Mobile is a rapidly growing, dynamic and exciting communications channel, but remains immature, imperfect and inconsistent. This is a very short introduction to the strategic and practical challenges facing anyone planning mobile marketing activity.
You might think this is a surprising stance for a mobile consultant to take, but it is only through being aware of mobile’s faults that I believe clients can seize its current potential. The mobile challenge is complex, but derives from some key characteristics.
Device and Usage Fragmentation
Mobile usage is socially and geographically fragmented, and different audiences will own and use technology in divergent ways. This means that product design and development needs to often start with an understanding of what your target audience is prepared and able to do on mobile, rather than what you’d like the product to be. E.g. There is no point in developing just an iPhone app for a teenage audience right now, as the device is still too expensive for most of them.
The mobile platform is technologically fragmented. You just need to look around a meeting room or pub table to see the range of handsets owned by people, even if they are theoretically from the same demographic. These differences are not cosmetic, but fundamental differences in the technical features of even the most common handsets. The causes of fragmentation are many, but perhaps the most challenging are all the different Operating Systems.

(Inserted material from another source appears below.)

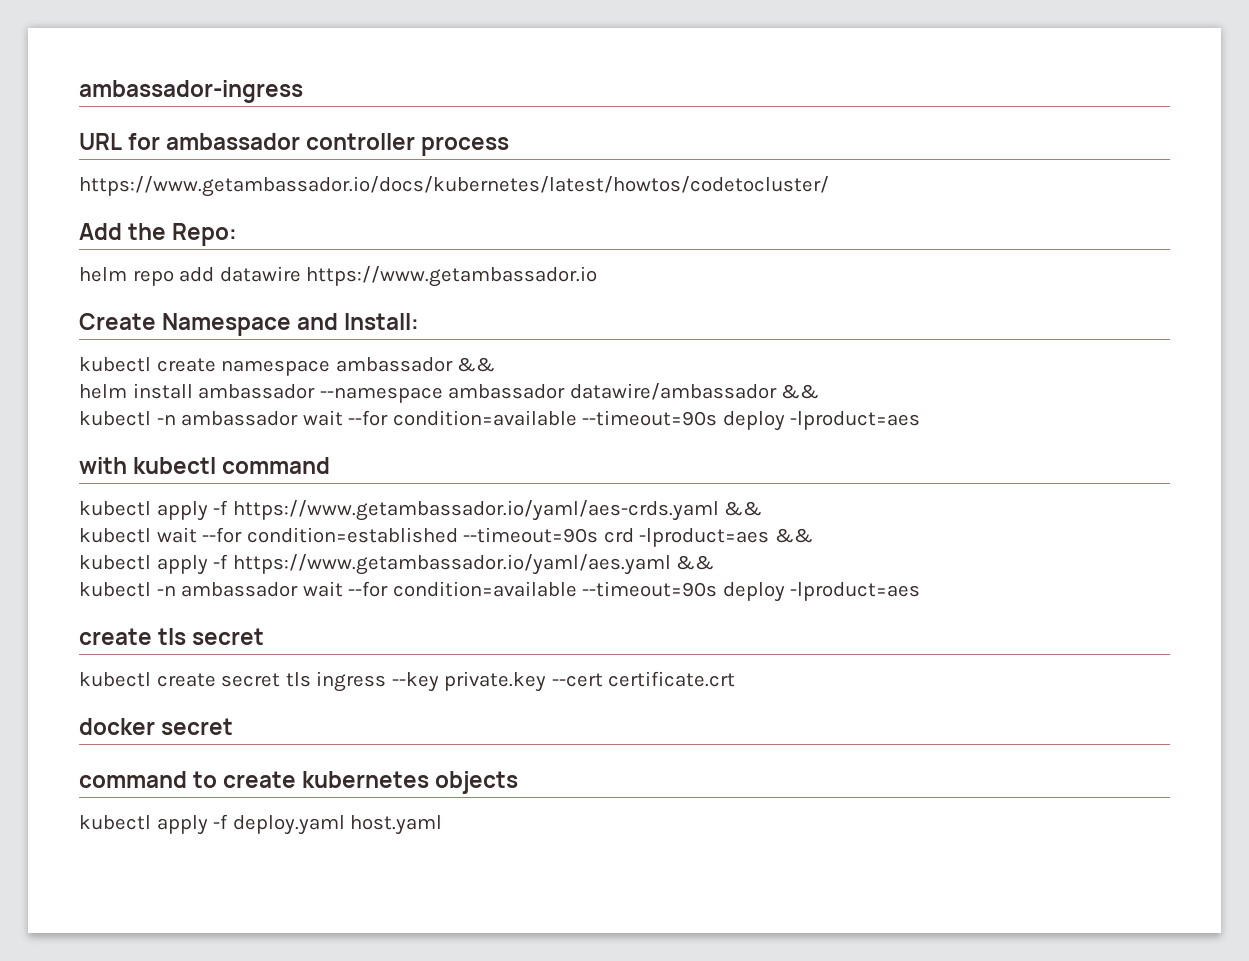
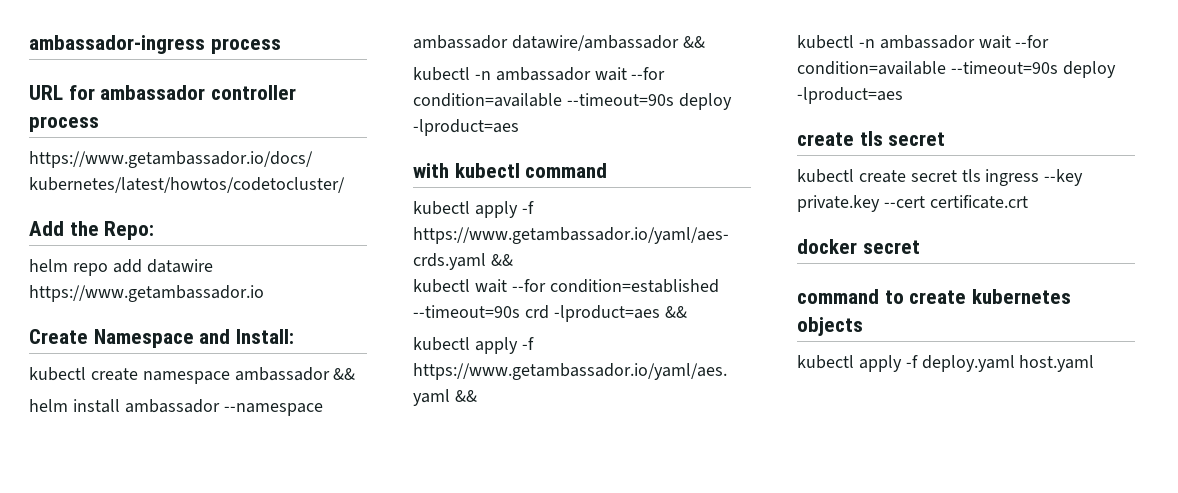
(303, 91) none -> [210,38,281,54] process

In addition to the presence of a wide and constantly evolving device profile, the usage patterns for the device types also vary according to the user profile – i.e. while most new Nokia devices can access the Nokia App store, some users do not want to take advantage or are unaware of this feature. This particularly applies to apps and mobile internet access. Research via the BBC shows us that many people who can ‘technically’ access the mobile internet are not aware of this feature on their phones. The explosion of Android handsets has not seen a similar explosion in Android device traffic to websites, probably because these increasingly cheap devices are being sold as and used as phones, unlike iPhones which are marketed and used as connected devices. This has implications for anyone planning a mobile strategy, and means that both device capability and feature usage patterns must be considered in tandem.
Fragmentation is here to stay for the short-term, however there may be light on the horizon. With the gradual spread of increasingly sophisticated Mobile Web technologies, we can foresee a more unified, interactive mobile browsing experience that will pave the way for more ‘one size fits all’ implementations. That is, however, still some way off.
Mobile and Cross Channel Fragmentation
We are living in a world of multi-channel fragmentation, on many varied platforms, accessed via a multitude of devices. As social creatures, we are now presented with not only the opportunity to view whatever we want, when we want, we have also now been given a voice and an avenue to share our thoughts with our friends, peers, even the whole world if we choose.
With so many modes of communication it is apparent that consumers simply do not care about technology. All they care about is accessing what they want, when they want, regardless of device, and this is why organisations with a mandate to communicate to a wider audience need to have their presence rendered for delivery to as many channels and devices as possible. Budget normally dictates that any approach to channel fragmentation needs to be rationalised through a value for money filter.
As a communicator with broad channel experience, I always try and situate the mobile channel within a wider channel approach, which often includes cross channel integration. I also recognise that the mobile channel itself is highly fragmented, with the device encompassing a wide and disparate range of mechanics and technologies – from voice to augmented reality, with lots in between. Having such a varied toolkit is both an advantage and a burden. Again, proper planning is essential to navigate through these choices.
The content and context challenge
Mobile is not just about transitory snacking any more. Usage and device sophistication (rise of the Smartphone and wifi) means increased consumption of interactive and rich content over longer periods of time. Mobile is now often used with other media, often used to access internet, even when a PC is close at hand. In fact, mobile content and functions could be used anywhere and for a wide variety of reasons. Understanding where, why and how people might want to access your content or enter into a mobile dialogue with or via your organisation is how you will decide what content and dialogues are relevant and how they should be presented via the channel. There is often a temptation to try and squeeze the PC web and social network experience onto a mobile phone, to assume that all PC web and social content is relevant or desirable and to also forget that some content and functions (for example, location relevant content and integration with voice services) can actually work better on mobile.
The Technical Challenge
There are a wide range of mobile mechanics and technologies each differing in complexity. These range from simple messaging such as SMS and MMS, Mobile Internet sites to integrating user content generated on mobile to web platforms. This means that mobile specialists need to have awareness and knowledge of all the individual mobile channel elements as well as a broad understanding of how to stitch multiple technologies together.
The User Experience and Design Challenge
Finally, anyone planning mobile products and services needs to adopt a distinct approach to User Experience and design. Mobile users are unforgiving and a full understanding of device input and display features combined with a solid experience of Information Architecture and Interaction design is required to make mobile sites usable.